Renal function was evaluated from serum creatinine; estimated glomerular filtration rate (eGFR), calculated as eGFR Modification of Diet in Renal Disease values;  and time-averaged urinary protein excretion.
Descriptive statistics were calculated for all values. Changes from baseline in study parameters were evaluated as changes in least squares (LS) mean values over time with 95 % confidence intervals (CI) adjusted for baseline demographic variables, or by calculating t statistic values. Differences were considered statically significant if p - values were ≤0.05. SAS/STAT® software version 9.2 (SAS Institute Inc., Cary, North Carolina, USA) was used for statistical analyses.
Forty-five patients (21 males, 24 females) met the criteria for inclusion in this analysis. Patients had been treated for a median (range) of 10.8 (9.6–12.5) years between January 2001 and December 2013. The mean (standard deviation [SD]) age at start of ERT was 38.7 (14.1) years for females and 30.2 (9.5) years for males. Mean blood pressure values and heart rates were within normal ranges (Table 1). One female and 2 male patients received pacemakers and 1 other male patient developed conduction abnormalities. Mean body mass index values were within healthy ranges at baseline (Table 1) but increased slightly over 10 years (LS mean [SD] change from baseline, males 1.74 [0.42] kg/m2; females 2.79 [0.48] kg/m2; both p < 0.0001). Virtually no residual enzyme activity was observed before treatment in male patients (median [range] 0.08 [0.00–0.14] units; n = 17), whereas female patients had activity indicative of heterozygosity (0.66 [0.35–1.09] units; n = 15). As previously described , the female patients all had signs or symptoms typical of Fabry disease (eg, neuropathic pain, gastrointestinal involvement, stroke, proteinuria, decreased renal function, and/or LVH) and had their Fabry diagnosis confirmed by mutation analysis.

**Source data**
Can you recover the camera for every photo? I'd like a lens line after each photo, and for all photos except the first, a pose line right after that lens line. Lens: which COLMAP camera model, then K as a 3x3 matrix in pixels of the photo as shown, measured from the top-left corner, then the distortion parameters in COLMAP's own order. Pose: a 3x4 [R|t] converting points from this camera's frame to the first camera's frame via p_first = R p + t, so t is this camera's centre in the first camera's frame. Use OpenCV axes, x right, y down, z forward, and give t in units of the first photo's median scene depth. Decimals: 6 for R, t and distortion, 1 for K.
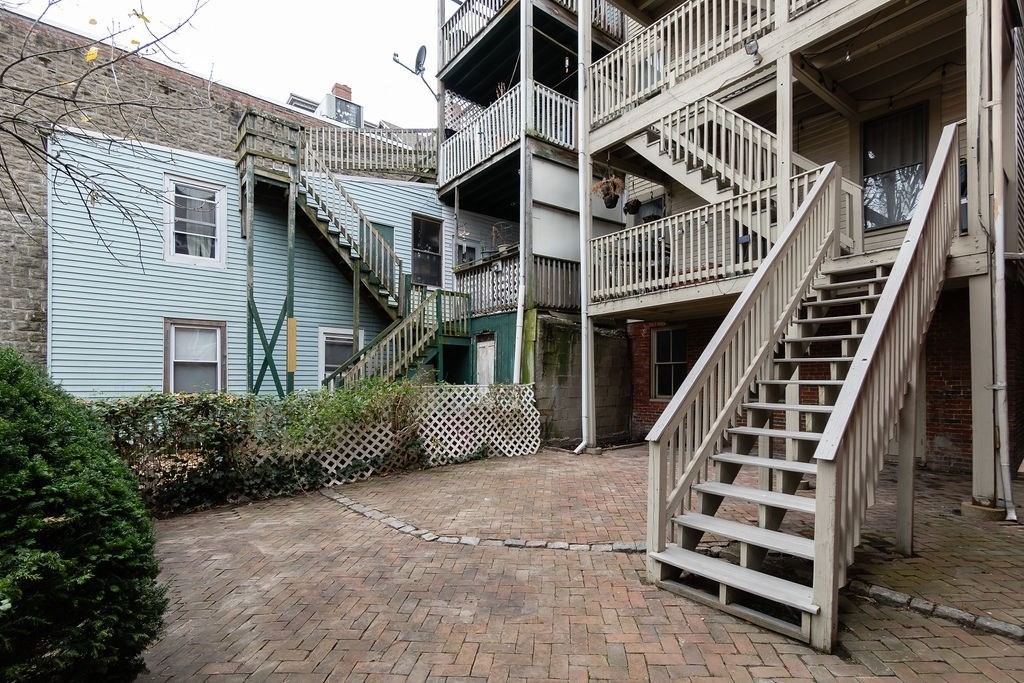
lens RADIAL K [[465.5, 0, 512.8], [0, 465.5, 384.3], [0, 0, 1]] dist [0.003983, -0.000009]
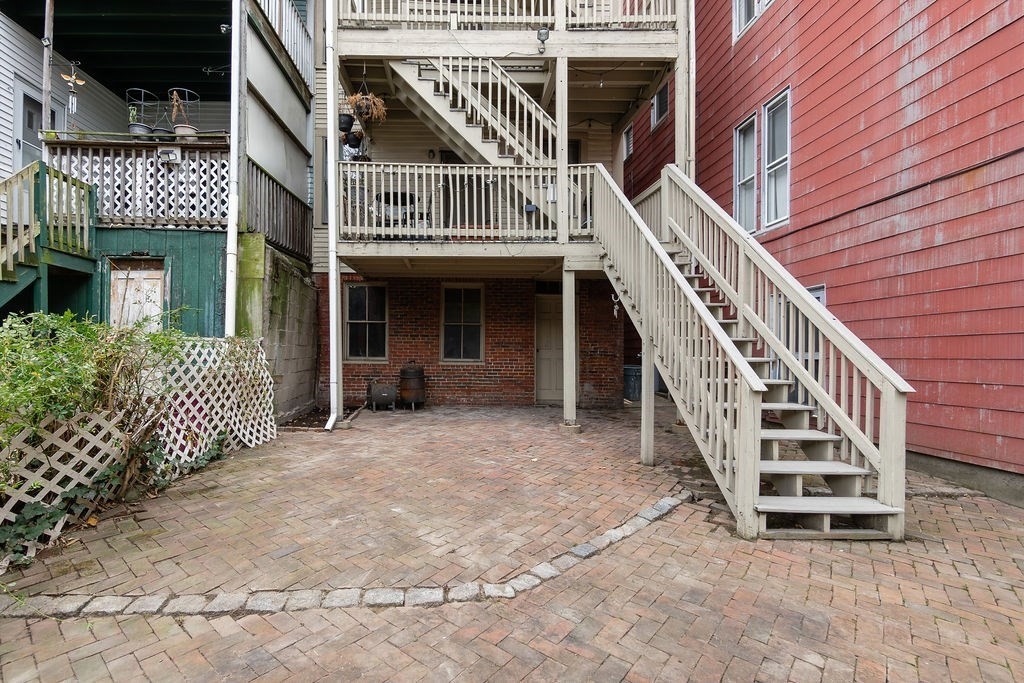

**Questions**
a) In the Fabry disease study text, for how long had the patients been treated?
b) Summarize the Fabry disease study text in two sentences.
c) Write the next part of the Fabry disease study text, starting after its final sentence.

**Answers per task**
a) A median of 10.8 years (range 9.6–12.5), between January 2001 and December 2013.

b) Forty-five patients (21 males, 24 females) treated for a median of 10.8 years were analyzed, with renal function assessed from serum creatinine, eGFR and urinary protein excretion, and with changes from baseline evaluated as least squares mean values with 95% confidence intervals. Body mass index rose slightly over 10 years in both sexes, and before treatment the males showed virtually no residual enzyme activity while the females had activity indicating heterozygosity.

c)
Concomitant therapies included: percutaneous transluminal coronary angioplasty in 2 patients; placement of a dual chamber pacemaker in 3 patients; dialysis in 1 patient who had progressed to end-stage renal disease; and beta-adrenergic blocking agents in 1 patient. In addition, all patients initiated therapy with angiotensin-converting enzyme inhibitors during the first 5 years of ERT. No patients received cardiac resynchronization therapy or an automatic implantable cardioverter defibrillator.
NYHA classifications and CCS scores
At treatment start, heart failure symptoms (NYHA class ≥ II) were present in 31 % and anginal symptoms (CCS score ≥ 2) were present in 24 % of patients (Fig. 1). After 10 years of agalsidase alfa treatment, NYHA classification had improved by at least 1 class in 22/42 patients. Classifications were unchanged in 19 patients; only 1 patient had a worse classification, and no patients were classified as NYHA class III, compared with 9 before treatment (Fig. 1). Fifteen of 42 patients had an improved CCS score and 26 had a stable score after 10 years of ERT, with only 1 patient showing deterioration, and none having scores of 2, 3, or 4, compared with 11 patients before ERT (Fig. 1).
Cardiac structural evaluations
Before ERT, mean (SD) MWT values for males (12.3 [2.9] mm; n = 21) and females (11.7 [2.5] mm; n = 24) indicated mild hypertrophy, although values ranged from normal to some instances of severe LVH (range, males 8.2–18.0 mm; females 8.7–17.0 mm). After 10 years of treatment, MWT was significantly reduced in males (LS mean [95 % CI] change −1.89 [−2.58, −1.19] mm; p < 0.0001), with changes apparent after 1 year (−2.08 [−2.69, −1.46] mm; p < 0.0001). Statistically significant changes were also apparent after 1 year in females (LS mean [95 % CI] change −2.01 [−2.55, −1.47] mm; p < 0.0001), although after 10 years, MWT was not significantly different from before treatment (−0.48 [−1.05, 0.09] mm; p = 0.0999).
At start of treatment, LVMI values suggested a varying degree of LVH, with 71 % (n = 15/21) of men and 67 % (n = 16/24) of women having LVMI ≥50 g/m2.7. After 10 years of ERT, LVMI was not significantly changed in patents with baseline LVMI <50 g/m2.7; however, in males with baseline values ≥50 g/m2.7, LVMI was significantly reduced after 10 years (LS mean [95 % CI] change −13.55 [−23.05, −4.06] g/m2.7; p = 0.0061; Fig. 2). A marked improvement was apparent in these patients after just 1 year (LS mean [95 % CI] change −16.46 [−23.81, −9.11] g/m2.7; p < 0.0001). A similar improvement after 1 year was observed in females with LVH and sustained for 3 years (1 year LS mean [95 % CI] change −16.69 [−23.62, −9.75] g/m2.7; p < 0.0001), although after 10 years, mean LVMI was found not to be significantly different from baseline (Fig. 2).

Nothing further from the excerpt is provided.